How did you get involved in tobacco cessation research?
I started doing tobacco work as a fellow at Massachusetts General Hospital about 15 years ago. I wanted to do research on prevention, and I met up with a mentor who is an internationally recognized leader in tobacco cessation. When you work in tobacco, you get to start every paper with the statement that tobacco use is the leading preventable cause of death. There is so much significance in what you do if you're a tobacco cessation researcher.
What can you say generally about the relationship between tobacco and cancer?
Tobacco causes around one in five deaths in the U.S., even though our tobacco rates have dropped quite a bit from the 1950s, when half the population smoked. Now, in Colorado, it's just over 10%. In Colorado, it’s estimated that 24% of cancer deaths are attributable to smoking. Tobacco causes a myriad of cancers. Lung cancer is the leading cause of death attributable to tobacco, together with cardiovascular disease and chronic obstructive pulmonary disease, but in addition to that, tobacco is associated with many other cancers, including head and neck cancer, bladder cancer, pancreatic cancer, and lymphoma.
Are there certain populations in which smoking is more prevalent?
One of the things we say in the world of tobacco cessation is that cigarette consumption in the U.S. is both one of the greatest public health achievements — the massive decline from the 1950s, when the majority of the population was using tobacco, down to now a rate of around 10% — and one of the greatest public health failures, because that decline has been so inequitable. Some populations continue to smoke at rates that look like the general population around the 1950s and face disproportionate risks of tobacco-attributable disease. Those groups include people of low socioeconomic position, people who are uninsured or receiving Medicaid insurance, people living with HIV, people experiencing homelessness, people with mental health comorbidities, and people who also use other substances. In Colorado, there's a disproportionately high prevalence among Black residents, LGBTQ populations, and American Indian Alaska Native residents.
What are some of the barriers to getting people to quit using tobacco?
There are policy-level interventions to address things like prevalence and people beginning to use tobacco in the first place, and they can have meaningful impacts on cancer. Things like tobacco taxes — raising the price of cigarettes — can both deter people from starting to use tobacco and promote quitting, and that has measurable impacts on tobacco-related illnesses like cancer.
What about people who currently smoke? How do you support them?
We have a nice menu of evidence-based treatment options that are very safe and widely studied. We have years of evidence. The medications we are using now are the same medications we've had since the early 2000s, and they roughly double the chances of quitting. It’s important to make sure that people have access to those and know about them. There's an information gap in terms of people knowing what their treatment options are and what might work well for them.
What are the medications that are used to get people to stop using tobacco?
We have three classes of FDA-approved medications. Nicotine replacement therapies, such as the patch, provide a slow, steady dose of nicotine to reduce withdrawal symptoms, or nicotine gums or lozenges which provide more rapid nicotine delivery to help with cravings. Bupropion is a dopamine-norepinephrine reuptake inhibitor that reduces withdrawal symptoms and cravings. Varenicline is our most effective single pharmacotherapy. It has a dual mechanism of action — it binds to nicotine receptors so that when you do smoke, you get less reward from doing it. And by binding to those receptors, it reduces withdrawal symptoms. It's an agonist-antagonist combination that makes smoking less rewarding and also treats the withdrawal.

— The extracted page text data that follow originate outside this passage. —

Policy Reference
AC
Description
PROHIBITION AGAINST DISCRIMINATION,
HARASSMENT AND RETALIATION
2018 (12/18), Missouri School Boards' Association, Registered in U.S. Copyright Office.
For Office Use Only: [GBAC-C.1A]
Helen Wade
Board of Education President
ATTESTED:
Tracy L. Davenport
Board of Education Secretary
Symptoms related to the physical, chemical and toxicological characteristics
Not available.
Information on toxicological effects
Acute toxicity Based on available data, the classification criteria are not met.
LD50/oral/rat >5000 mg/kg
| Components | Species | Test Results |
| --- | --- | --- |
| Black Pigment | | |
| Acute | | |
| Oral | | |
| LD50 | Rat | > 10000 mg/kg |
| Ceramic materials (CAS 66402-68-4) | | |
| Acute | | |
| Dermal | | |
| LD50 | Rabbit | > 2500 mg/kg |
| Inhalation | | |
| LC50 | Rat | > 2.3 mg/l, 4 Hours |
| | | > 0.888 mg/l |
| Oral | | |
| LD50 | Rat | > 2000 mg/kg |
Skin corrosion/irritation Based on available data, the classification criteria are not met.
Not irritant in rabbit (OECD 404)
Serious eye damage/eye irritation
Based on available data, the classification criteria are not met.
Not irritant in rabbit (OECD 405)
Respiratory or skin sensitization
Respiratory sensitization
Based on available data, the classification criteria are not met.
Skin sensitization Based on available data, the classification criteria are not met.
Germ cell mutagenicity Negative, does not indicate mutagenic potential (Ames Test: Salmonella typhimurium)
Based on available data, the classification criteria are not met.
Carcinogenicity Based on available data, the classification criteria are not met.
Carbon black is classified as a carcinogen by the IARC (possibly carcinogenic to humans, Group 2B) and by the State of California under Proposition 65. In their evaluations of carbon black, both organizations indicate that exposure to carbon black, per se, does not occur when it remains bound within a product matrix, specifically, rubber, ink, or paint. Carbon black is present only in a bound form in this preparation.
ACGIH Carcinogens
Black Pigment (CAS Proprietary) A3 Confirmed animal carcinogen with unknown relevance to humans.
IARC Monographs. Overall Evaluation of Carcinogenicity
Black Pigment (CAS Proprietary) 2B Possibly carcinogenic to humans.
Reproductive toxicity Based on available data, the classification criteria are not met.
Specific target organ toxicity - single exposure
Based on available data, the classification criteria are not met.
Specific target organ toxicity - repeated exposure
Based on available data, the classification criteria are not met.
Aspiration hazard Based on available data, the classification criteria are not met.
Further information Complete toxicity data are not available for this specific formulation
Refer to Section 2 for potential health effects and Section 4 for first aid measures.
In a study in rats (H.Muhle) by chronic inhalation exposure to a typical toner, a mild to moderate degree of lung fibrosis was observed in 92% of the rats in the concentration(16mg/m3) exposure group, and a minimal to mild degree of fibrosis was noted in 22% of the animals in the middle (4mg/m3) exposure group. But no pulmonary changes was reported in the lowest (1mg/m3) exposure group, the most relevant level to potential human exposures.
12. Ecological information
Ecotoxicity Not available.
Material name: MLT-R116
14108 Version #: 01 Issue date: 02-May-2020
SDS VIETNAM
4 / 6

Are there other types of support besides medication?
There also are behavioral supports that are highly studied, highly effective, highly safe, and available to everybody for free through resources like the Colorado Quitline and text-messaging programs such as the National Cancer Institute’s SmokefreeTXT. The CU Cancer Center gives people free access to a smartphone app called 2Morrow Health, which uses a behavioral model called acceptance and commitment therapy to help people stop using tobacco. Pair those together with medications, and it gives people robust support to address tobacco use.
Of the amount of people who smoke, what percentage want to quit? Do most of them realize that it’s not good for their health?
In the U.S., most people realize it's an unhealthy habit. About two-thirds of them want to quit, and most people translate that into action. More than half of people who want to quit try to quit in a given year. That's been pretty steady over time. But of those people who try to quit, success rates are really low. And part of the reason for that is not enough people are linking that quit attempt with the evidence-based treatments that we have.
Does it matter at what age you stop using tobacco?
There's a classic study from the 1990s or early 2000s where they looked at what happens when you quit tobacco at different ages. If you quit under 35, your life expectancy looks roughly like that of somebody who's never smoked. If you quit at 45 to 55, you lose a couple of years of life expectancy, but on average, you get a lot of life years back. Even if you quit over 65, on average, people gain three years of life back. It's never too early, and it's never too late. The most benefit is when you quit early, but you still get benefit even if you're in your 60s or 70s.